___ DATA EXTRACTS
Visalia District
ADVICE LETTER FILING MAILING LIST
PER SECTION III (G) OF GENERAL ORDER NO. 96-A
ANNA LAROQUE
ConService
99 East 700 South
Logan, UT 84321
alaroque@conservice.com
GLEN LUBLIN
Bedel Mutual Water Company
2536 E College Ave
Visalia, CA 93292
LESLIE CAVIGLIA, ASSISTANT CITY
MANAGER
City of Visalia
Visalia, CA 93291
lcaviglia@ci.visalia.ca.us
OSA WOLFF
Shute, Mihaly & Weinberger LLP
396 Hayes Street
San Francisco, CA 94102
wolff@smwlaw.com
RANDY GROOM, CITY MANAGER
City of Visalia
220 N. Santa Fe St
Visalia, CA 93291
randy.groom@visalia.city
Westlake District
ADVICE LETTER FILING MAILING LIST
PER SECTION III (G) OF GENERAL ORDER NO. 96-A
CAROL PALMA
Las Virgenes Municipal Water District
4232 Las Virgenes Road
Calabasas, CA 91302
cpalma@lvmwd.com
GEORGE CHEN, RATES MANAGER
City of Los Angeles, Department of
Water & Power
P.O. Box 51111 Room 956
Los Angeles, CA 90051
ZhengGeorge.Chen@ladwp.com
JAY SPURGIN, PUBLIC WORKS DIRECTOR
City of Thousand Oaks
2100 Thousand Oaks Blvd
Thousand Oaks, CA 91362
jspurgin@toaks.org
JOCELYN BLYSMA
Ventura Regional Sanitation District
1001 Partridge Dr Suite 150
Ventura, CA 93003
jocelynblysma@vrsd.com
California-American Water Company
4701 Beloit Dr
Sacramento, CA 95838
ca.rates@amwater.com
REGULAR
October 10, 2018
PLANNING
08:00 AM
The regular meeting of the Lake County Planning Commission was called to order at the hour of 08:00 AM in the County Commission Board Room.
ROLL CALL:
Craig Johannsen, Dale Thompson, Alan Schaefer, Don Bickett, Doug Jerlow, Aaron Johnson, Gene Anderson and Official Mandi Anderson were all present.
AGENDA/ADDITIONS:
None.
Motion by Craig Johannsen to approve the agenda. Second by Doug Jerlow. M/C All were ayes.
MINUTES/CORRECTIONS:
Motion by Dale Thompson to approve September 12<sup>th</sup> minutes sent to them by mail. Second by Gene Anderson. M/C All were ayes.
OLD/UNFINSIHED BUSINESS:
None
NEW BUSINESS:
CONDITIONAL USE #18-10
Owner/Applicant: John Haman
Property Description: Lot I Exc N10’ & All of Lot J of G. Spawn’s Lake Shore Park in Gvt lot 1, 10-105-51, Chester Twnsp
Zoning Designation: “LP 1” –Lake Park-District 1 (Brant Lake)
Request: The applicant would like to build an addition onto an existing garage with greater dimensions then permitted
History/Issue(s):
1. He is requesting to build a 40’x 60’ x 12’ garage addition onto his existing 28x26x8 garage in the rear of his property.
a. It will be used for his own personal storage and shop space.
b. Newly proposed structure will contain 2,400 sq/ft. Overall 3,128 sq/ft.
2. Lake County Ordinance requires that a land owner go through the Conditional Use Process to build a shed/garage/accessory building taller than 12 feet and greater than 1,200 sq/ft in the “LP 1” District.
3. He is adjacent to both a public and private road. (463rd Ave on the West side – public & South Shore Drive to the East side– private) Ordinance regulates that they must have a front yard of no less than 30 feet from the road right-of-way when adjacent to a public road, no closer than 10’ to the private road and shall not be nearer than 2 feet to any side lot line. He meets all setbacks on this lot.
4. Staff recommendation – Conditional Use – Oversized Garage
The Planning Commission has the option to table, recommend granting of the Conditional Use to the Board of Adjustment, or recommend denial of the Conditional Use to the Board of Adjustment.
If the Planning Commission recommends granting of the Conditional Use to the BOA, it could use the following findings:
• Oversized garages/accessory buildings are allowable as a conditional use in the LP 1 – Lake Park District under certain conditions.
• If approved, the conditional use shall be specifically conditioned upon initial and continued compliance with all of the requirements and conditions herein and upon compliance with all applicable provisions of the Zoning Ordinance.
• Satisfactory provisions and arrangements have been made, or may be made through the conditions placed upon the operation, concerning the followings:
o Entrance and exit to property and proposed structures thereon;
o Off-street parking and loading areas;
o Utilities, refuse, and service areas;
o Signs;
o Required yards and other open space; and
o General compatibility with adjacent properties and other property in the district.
______
PROBLEM DETAILS => Give back the complete material, keeping every word exactly as written.

RESPONSE TO THIS TASK =>
Visalia District
ADVICE LETTER FILING MAILING LIST
PER SECTION III (G) OF GENERAL ORDER NO. 96-A
ANNA LAROQUE
ConService
99 East 700 South
Logan, UT 84321
alaroque@conservice.com
GLEN LUBLIN
Bedel Mutual Water Company
2536 E College Ave
Visalia, CA 93292
LESLIE CAVIGLIA, ASSISTANT CITY
MANAGER
City of Visalia
Visalia, CA 93291
lcaviglia@ci.visalia.ca.us
OSA WOLFF
Shute, Mihaly & Weinberger LLP
396 Hayes Street
San Francisco, CA 94102
wolff@smwlaw.com
RANDY GROOM, CITY MANAGER
City of Visalia
220 N. Santa Fe St
Visalia, CA 93291
randy.groom@visalia.city
Westlake District
ADVICE LETTER FILING MAILING LIST
PER SECTION III (G) OF GENERAL ORDER NO. 96-A
CAROL PALMA
Las Virgenes Municipal Water District
4232 Las Virgenes Road
Calabasas, CA 91302
cpalma@lvmwd.com
GEORGE CHEN, RATES MANAGER
City of Los Angeles, Department of
Water & Power
P.O. Box 51111 Room 956
Los Angeles, CA 90051
ZhengGeorge.Chen@ladwp.com
JAY SPURGIN, PUBLIC WORKS DIRECTOR
City of Thousand Oaks
2100 Thousand Oaks Blvd
Thousand Oaks, CA 91362
jspurgin@toaks.org
JOCELYN BLYSMA
Ventura Regional Sanitation District
1001 Partridge Dr Suite 150
Ventura, CA 93003
jocelynblysma@vrsd.com
California-American Water Company
4701 Beloit Dr
Sacramento, CA 95838
ca.rates@amwater.com
REGULAR
October 10, 2018
PLANNING
08:00 AM
The regular meeting of the Lake County Planning Commission was called to order at the hour of 08:00 AM in the County Commission Board Room.
ROLL CALL:
Craig Johannsen, Dale Thompson, Alan Schaefer, Don Bickett, Doug Jerlow, Aaron Johnson, Gene Anderson and Official Mandi Anderson were all present.
AGENDA/ADDITIONS:
None.
Motion by Craig Johannsen to approve the agenda. Second by Doug Jerlow. M/C All were ayes.
MINUTES/CORRECTIONS:
Motion by Dale Thompson to approve September 12<sup>th</sup> minutes sent to them by mail. Second by Gene Anderson. M/C All were ayes.
OLD/UNFINSIHED BUSINESS:
None
NEW BUSINESS:
CONDITIONAL USE #18-10
Owner/Applicant: John Haman
Property Description: Lot I Exc N10’ & All of Lot J of G. Spawn’s Lake Shore Park in Gvt lot 1, 10-105-51, Chester Twnsp
Zoning Designation: “LP 1” –Lake Park-District 1 (Brant Lake)
Request: The applicant would like to build an addition onto an existing garage with greater dimensions then permitted
History/Issue(s):
1. He is requesting to build a 40’x 60’ x 12’ garage addition onto his existing 28x26x8 garage in the rear of his property.
a. It will be used for his own personal storage and shop space.
b. Newly proposed structure will contain 2,400 sq/ft. Overall 3,128 sq/ft.
2. Lake County Ordinance requires that a land owner go through the Conditional Use Process to build a shed/garage/accessory building taller than 12 feet and greater than 1,200 sq/ft in the “LP 1” District.
3. He is adjacent to both a public and private road. (463rd Ave on the West side – public & South Shore Drive to the East side– private) Ordinance regulates that they must have a front yard of no less than 30 feet from the road right-of-way when adjacent to a public road, no closer than 10’ to the private road and shall not be nearer than 2 feet to any side lot line. He meets all setbacks on this lot.
4. Staff recommendation – Conditional Use – Oversized Garage
The Planning Commission has the option to table, recommend granting of the Conditional Use to the Board of Adjustment, or recommend denial of the Conditional Use to the Board of Adjustment.
If the Planning Commission recommends granting of the Conditional Use to the BOA, it could use the following findings:
• Oversized garages/accessory buildings are allowable as a conditional use in the LP 1 – Lake Park District under certain conditions.
• If approved, the conditional use shall be specifically conditioned upon initial and continued compliance with all of the requirements and conditions herein and upon compliance with all applicable provisions of the Zoning Ordinance.
• Satisfactory provisions and arrangements have been made, or may be made through the conditions placed upon the operation, concerning the followings:
o Entrance and exit to property and proposed structures thereon;
o Off-street parking and loading areas;
o Utilities, refuse, and service areas;
o Signs;
o Required yards and other open space; and
o General compatibility with adjacent properties and other property in the district.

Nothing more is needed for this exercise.